● **WHAT THE TASK ASKS**
Transcribe word for word the lines below from the line with "root of tail: (232, 330)" through the line with "right knee: (305, 500)", ends included.

● **GIVEN RECORDS**
+--

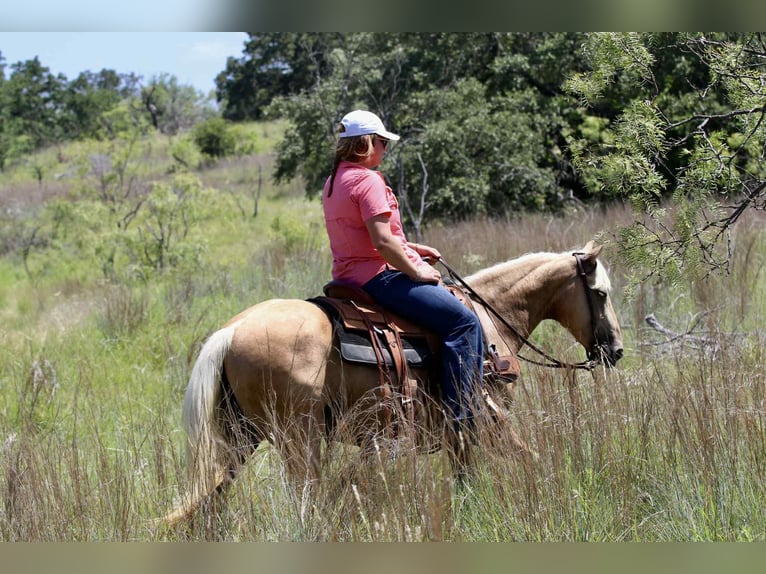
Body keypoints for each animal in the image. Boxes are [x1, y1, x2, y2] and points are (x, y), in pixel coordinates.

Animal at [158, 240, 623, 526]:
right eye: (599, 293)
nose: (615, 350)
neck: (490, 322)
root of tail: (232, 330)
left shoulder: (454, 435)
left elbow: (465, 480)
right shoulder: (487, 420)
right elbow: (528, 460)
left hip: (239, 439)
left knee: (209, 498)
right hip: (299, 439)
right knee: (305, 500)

+--

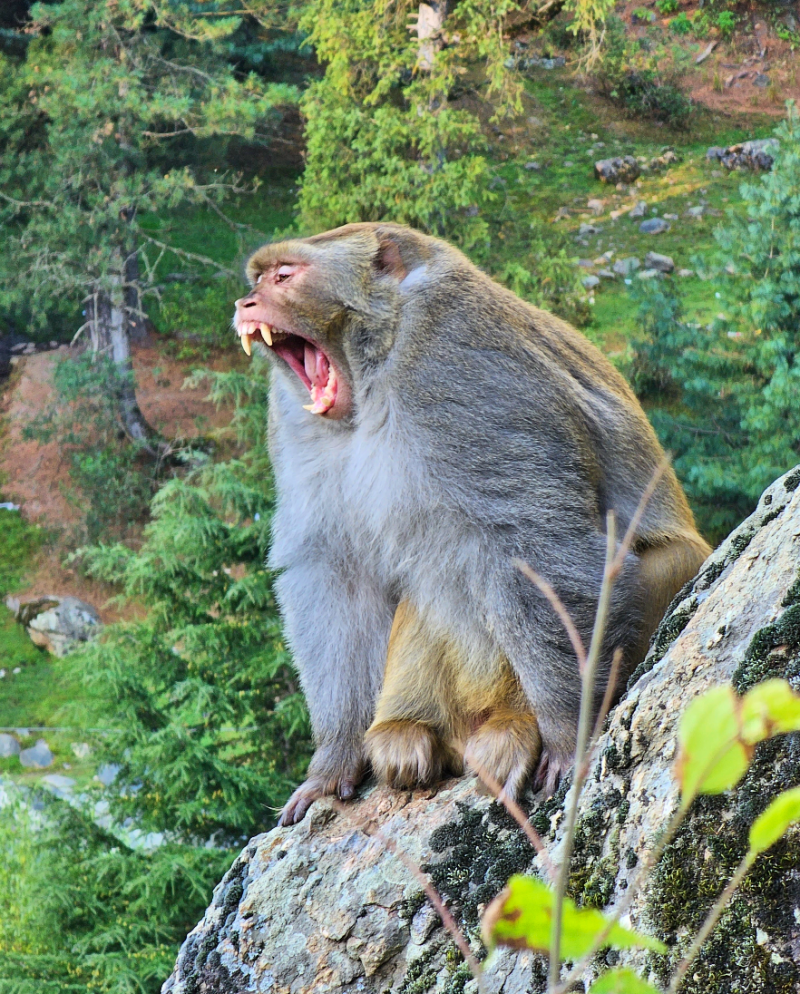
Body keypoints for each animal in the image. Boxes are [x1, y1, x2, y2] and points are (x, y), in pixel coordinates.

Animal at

+--

● **WRITTEN RESPONSE**
root of tail: (232, 330)
left shoulder: (454, 435)
left elbow: (465, 480)
right shoulder: (487, 420)
right elbow: (528, 460)
left hip: (239, 439)
left knee: (209, 498)
right hip: (299, 439)
right knee: (305, 500)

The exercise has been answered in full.